The true source of the anti-Owen sentiment can be traced back as far as St Etienne and the 1998 World Cup. Initially Liverpool fans were full of pride that “one of ours” could score one of the great World Cup goals, as he did for England’s against Argentina. After returning to the club, however, it was soon evident that the nation’s newest sensation was drunk on national adoration. From St Etienne on, he was England’s Michael Owen and never Liverpool’s.

Suddenly every post-game interview was dominated with references to an upcoming England game, no matter how important the one he had just played in for Liverpool was or how meaningless the England fixture. Owen would routinely rush himself back from injury to prove his fitness ahead of a pointless England friendly. He took considerably longer to return to Liverpool’s first team when there was no forthcoming international match.

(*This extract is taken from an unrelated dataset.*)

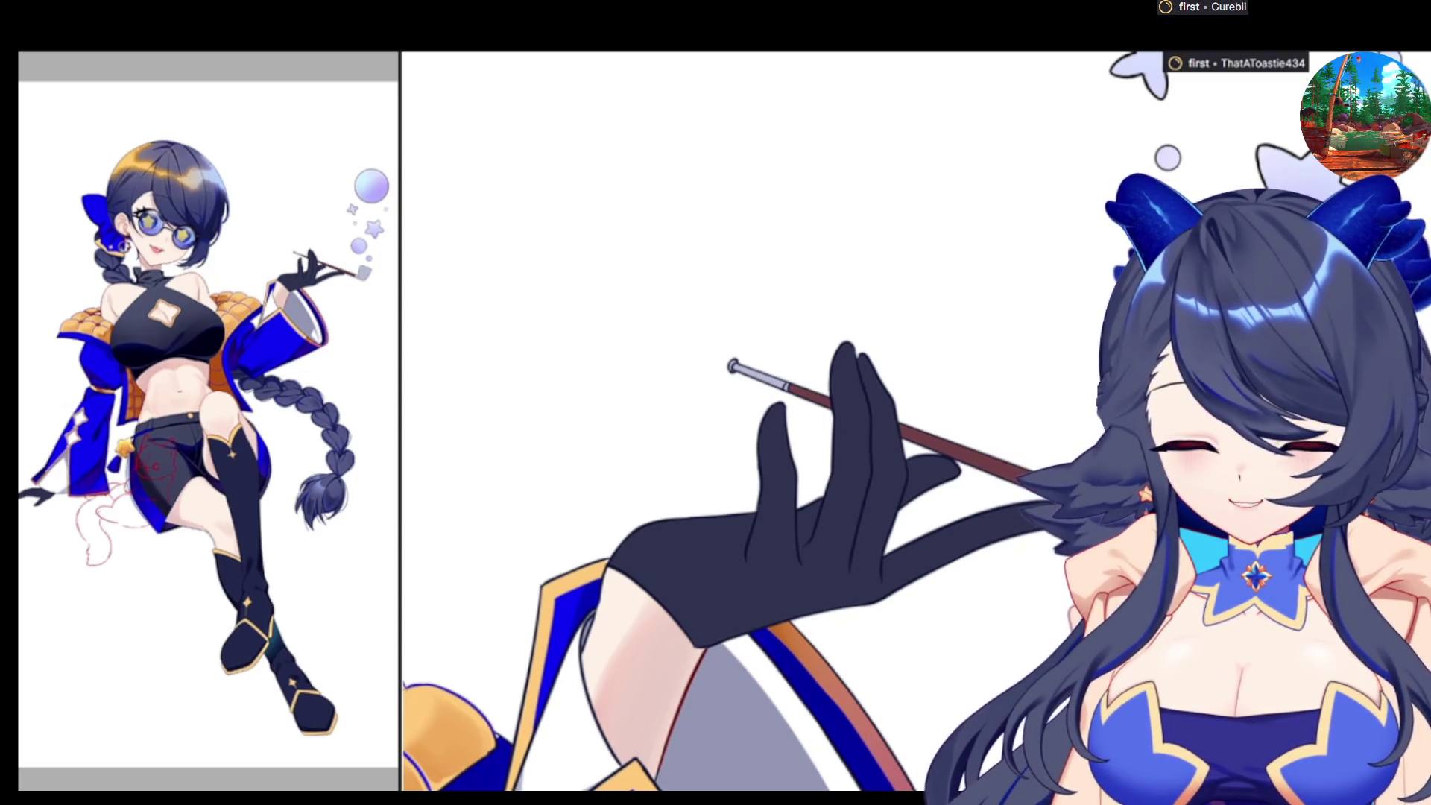
Revert the tip's light silver recolouring so the whole cigarette holder is dark reddish-brown
key(ctrl+t)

It soon became abundantly clear that Owen’s major career goal was to eclipse Bobby Charlton’s international goalscoring record of 49. He clearly thought this would cement his reputation as England’s greatest-ever forward. Hindsight has shown him to be misguided. As Robbie Keane has since demonstrated with the Republic of Ireland, you don’t need to be world class to reach a half-century of international goals. A willingness to turn up for games against San Marino, Faroe Islands, Liechtenstein will suffice.

Owen’s obsession with England only explains part of the ill feeling. There is also the question of his personality. First came his covert attempts to oust crowd favourite Robbie Fowler by telling every interviewer he much preferred playing alongside non-scoring battering-ram Emile Heskey. His reasoning, one suspects, was that Fowler was both more popular with the fans and also a better all-round footballer.

When Liverpool sold Fowler to Leeds, Owen became the undisputed king of the club. And boy did he know it. Not content with influencing personnel and playing style, he procrastinated over signing a new contract, allowing it to run down to the point where Real Madrid were able to buy him for £8 million – a scandalous fee for a recent recipient of the European Player of the Year award. The fact that Owen had explicitly promised not to allow this scenario to occur made his actions all the more galling.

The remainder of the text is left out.